Matt blinked at his mother. “You… you don’t believe it was a mistake, your standing by Carl while he set up – “

“You don’t know what Carl and I were up against. None of you know how we agonized over our options. In the end, we had to choose the one that would do the least damage to our children, to your children. And if the three of you would take a moment to climb off your respective, self-righteous high horses, you would see that matters could have been a great deal worse, if Carl hadn’t stepped in when he did. Jamie, do you honestly think Kirkland would have made it out alive and unscathed without Carl’s intervention?”

“I wouldn’t say he made it out unscathed,” the eerie calm of Jamie’s voice proved much more terrifying than any hot-headed explosion. “And, Mom, do you honestly believe that my son would have been in danger to begin with, if it hadn’t been for your husband?”

“Kirkland wasn’t kidnapped because he was your son. He was kidnapped and used as a bargaining chip because he is Spencer Harrison’s grandson.”

“Spencer Harrison. Who Carl made it clear was responsible for exposing the compound.”

“He was! You know he was! That file! Damn it, Jamie, that file would have never even come into play if Spencer hadn’t tried blackmailing you over Kirkland’s custody. Have you forgotten that? Have you all forgotten how this began?”

“It began with Jenna,” Matt said quietly. “And Donna being so afraid of Carl that she gave away her own child – “

“You know it wasn’t that simple, Matt. You know Donna had other reasons – “

“She was so terrified of Carl, that she had to take drastic measures. All of which she learned at the foot of the master.”

“This is irrelevant!” Rachel snapped. “We aren’t here because of what may or may not have happened between Carl and Donna during their marriage. We are here because you three have decided to play judge and jury, and decree that the steps my husband took to protect all of us don’t meet some high-bar of standards you’ve all recently acquired. I have no interest in debating this with you further. All you need to know is that I believe in Carl and his judgment. Unlike you, I respect him. If Carl says the course of action he pursued was the only one available to him, then he made the right call.”

“Told you he had her brainwashed,” Amanda stage-whispered.

“I said enough!” Rachel roared. “How dare you speak to me like this? How dare you fail to give me any credit for knowing my own mind, or for being able to deal with my own husband as I see fit. My marriage is none of your business, or your concern.”

“Why are we here, Mom?” Jamie suddenly spoke from the couch, apparently done with observing the show and ready for them all to get to the point.
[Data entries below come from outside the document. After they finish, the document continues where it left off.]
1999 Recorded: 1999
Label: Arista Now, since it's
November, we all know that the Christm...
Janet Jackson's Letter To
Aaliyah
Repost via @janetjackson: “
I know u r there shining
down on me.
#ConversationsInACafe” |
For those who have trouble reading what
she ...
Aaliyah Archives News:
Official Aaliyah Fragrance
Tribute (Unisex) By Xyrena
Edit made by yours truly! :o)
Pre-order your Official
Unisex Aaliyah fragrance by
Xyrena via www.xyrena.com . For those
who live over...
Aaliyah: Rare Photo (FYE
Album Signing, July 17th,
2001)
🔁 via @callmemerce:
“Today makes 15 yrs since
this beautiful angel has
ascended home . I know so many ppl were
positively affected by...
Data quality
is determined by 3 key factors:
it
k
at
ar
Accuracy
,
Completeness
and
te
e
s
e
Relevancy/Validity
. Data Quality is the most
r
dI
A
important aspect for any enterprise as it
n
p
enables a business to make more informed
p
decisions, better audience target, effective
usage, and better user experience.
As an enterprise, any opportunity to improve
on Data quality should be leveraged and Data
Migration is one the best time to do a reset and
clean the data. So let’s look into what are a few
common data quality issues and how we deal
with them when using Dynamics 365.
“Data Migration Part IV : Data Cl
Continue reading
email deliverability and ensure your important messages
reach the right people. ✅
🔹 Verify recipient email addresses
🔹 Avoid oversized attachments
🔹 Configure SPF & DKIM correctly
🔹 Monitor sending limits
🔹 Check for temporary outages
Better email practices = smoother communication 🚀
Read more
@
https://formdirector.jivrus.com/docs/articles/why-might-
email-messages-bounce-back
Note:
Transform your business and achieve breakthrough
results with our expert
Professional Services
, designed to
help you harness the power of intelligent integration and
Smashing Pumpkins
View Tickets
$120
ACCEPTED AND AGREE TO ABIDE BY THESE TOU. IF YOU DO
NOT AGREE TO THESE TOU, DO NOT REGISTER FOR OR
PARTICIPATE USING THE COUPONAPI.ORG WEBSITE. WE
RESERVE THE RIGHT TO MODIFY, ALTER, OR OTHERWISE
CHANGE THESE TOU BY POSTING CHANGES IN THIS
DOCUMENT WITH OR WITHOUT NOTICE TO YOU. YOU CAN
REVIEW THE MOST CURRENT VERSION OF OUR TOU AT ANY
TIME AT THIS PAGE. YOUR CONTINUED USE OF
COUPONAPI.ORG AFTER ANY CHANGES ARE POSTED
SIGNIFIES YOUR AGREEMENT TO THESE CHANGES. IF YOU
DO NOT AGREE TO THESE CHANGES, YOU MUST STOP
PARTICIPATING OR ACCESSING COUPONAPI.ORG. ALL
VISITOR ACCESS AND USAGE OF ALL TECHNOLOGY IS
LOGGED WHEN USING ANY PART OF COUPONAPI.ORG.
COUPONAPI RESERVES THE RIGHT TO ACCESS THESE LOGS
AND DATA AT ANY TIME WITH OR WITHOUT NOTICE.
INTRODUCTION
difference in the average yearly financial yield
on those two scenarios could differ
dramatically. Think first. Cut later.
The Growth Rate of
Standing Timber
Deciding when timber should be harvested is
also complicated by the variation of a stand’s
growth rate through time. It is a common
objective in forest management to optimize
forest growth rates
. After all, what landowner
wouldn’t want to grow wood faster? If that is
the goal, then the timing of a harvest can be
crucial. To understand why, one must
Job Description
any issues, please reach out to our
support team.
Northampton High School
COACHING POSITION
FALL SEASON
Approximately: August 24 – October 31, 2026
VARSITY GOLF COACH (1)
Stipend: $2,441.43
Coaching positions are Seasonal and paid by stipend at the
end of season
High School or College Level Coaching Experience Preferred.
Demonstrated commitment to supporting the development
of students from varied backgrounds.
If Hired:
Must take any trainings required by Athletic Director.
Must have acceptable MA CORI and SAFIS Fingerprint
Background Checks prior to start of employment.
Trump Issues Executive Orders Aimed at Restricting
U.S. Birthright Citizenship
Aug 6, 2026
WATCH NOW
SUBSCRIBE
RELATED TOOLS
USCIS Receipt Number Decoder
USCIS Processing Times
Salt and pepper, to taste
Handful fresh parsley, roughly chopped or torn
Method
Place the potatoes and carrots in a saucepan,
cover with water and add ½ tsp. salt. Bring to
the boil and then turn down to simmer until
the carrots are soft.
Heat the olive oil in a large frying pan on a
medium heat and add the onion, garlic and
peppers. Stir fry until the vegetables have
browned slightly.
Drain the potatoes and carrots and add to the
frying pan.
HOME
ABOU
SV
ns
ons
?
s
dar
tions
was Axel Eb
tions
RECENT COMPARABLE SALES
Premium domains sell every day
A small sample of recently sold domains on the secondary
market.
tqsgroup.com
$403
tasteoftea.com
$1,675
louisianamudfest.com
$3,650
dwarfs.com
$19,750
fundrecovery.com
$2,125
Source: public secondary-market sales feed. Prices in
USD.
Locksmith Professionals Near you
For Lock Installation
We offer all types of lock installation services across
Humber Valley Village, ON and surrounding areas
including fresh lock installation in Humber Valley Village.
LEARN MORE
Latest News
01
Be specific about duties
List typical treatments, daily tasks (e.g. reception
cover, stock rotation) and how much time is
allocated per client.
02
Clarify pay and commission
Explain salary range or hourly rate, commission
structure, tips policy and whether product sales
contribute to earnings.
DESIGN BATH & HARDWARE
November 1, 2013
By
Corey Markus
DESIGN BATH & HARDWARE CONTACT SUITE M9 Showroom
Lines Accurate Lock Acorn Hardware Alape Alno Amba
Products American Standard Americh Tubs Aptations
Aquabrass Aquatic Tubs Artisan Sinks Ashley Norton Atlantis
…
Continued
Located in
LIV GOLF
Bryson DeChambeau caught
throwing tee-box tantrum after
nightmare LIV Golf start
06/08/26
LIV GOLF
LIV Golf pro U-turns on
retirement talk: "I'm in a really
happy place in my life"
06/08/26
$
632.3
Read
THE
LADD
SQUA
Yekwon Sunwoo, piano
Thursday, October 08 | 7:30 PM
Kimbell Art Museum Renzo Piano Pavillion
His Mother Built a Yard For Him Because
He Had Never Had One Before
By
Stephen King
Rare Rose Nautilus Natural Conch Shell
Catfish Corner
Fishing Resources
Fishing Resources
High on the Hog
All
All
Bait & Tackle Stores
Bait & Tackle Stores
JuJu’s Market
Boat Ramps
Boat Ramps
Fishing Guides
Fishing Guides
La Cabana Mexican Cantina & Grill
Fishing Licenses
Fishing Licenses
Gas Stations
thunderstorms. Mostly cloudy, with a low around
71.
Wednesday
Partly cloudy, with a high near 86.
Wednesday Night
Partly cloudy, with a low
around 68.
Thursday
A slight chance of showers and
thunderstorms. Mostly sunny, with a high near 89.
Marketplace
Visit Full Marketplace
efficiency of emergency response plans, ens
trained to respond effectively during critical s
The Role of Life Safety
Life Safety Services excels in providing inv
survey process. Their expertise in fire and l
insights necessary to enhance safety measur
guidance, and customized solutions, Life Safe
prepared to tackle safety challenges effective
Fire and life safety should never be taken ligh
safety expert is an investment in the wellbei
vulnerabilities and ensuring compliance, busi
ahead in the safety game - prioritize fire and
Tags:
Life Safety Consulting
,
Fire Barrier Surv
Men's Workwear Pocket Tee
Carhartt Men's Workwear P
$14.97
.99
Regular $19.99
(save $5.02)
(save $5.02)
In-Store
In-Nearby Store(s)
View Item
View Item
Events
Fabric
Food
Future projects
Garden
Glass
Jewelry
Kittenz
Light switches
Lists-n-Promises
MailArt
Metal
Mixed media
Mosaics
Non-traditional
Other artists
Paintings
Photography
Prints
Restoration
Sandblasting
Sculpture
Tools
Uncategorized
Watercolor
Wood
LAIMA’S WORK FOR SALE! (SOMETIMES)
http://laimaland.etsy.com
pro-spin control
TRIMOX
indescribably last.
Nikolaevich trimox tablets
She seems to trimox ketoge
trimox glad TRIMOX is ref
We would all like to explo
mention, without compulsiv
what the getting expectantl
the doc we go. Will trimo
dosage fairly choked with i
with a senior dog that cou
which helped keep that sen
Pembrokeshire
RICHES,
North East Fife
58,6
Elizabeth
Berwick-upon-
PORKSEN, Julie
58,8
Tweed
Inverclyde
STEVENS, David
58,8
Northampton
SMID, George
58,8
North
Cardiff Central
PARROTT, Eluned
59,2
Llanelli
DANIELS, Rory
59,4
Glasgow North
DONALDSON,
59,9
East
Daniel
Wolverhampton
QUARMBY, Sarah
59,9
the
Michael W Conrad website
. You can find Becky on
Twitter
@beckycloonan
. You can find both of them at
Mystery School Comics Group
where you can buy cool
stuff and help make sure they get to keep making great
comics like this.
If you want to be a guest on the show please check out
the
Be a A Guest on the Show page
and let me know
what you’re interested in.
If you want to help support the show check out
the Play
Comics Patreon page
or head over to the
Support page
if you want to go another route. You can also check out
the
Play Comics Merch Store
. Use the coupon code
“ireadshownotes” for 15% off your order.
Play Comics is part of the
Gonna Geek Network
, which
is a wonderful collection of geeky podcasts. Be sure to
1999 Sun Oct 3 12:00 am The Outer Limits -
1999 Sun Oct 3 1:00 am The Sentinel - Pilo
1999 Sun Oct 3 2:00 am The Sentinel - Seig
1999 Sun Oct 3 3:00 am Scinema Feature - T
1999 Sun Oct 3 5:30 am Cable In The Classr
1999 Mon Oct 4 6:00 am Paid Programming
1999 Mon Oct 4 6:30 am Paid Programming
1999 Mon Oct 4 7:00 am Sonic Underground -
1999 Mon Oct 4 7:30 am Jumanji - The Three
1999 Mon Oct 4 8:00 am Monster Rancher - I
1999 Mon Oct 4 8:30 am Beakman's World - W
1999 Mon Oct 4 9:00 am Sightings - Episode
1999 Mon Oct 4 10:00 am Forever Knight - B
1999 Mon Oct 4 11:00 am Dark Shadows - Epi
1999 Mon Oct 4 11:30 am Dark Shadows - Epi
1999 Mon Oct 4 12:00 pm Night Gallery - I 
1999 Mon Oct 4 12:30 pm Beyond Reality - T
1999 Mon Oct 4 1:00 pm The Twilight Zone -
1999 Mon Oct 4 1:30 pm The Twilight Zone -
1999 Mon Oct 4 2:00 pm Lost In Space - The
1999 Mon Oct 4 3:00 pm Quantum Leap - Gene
“So that she can scold us and tell us how unacceptably we’ve been behaving,” Matt suggested.

“So that I can remind you that I am your mother, and that I love you. But, also that I will not allow you to use that love to manipulate me. I am not someone for you three to teach a lesson to or to ‘save.’ From myself or from anyone else. You are here so that I can tell you that I – “

“Have chosen Carl over us,” Jamie finished woodenly, as if he had known all along, Matt and Amanda looking from Jamie back to Rachel, waiting for confirmation or denial.

“Yes,” Rachel nodded. “In answer to your unfair ultimatum, I have chosen Carl. Which means the next move is yours.”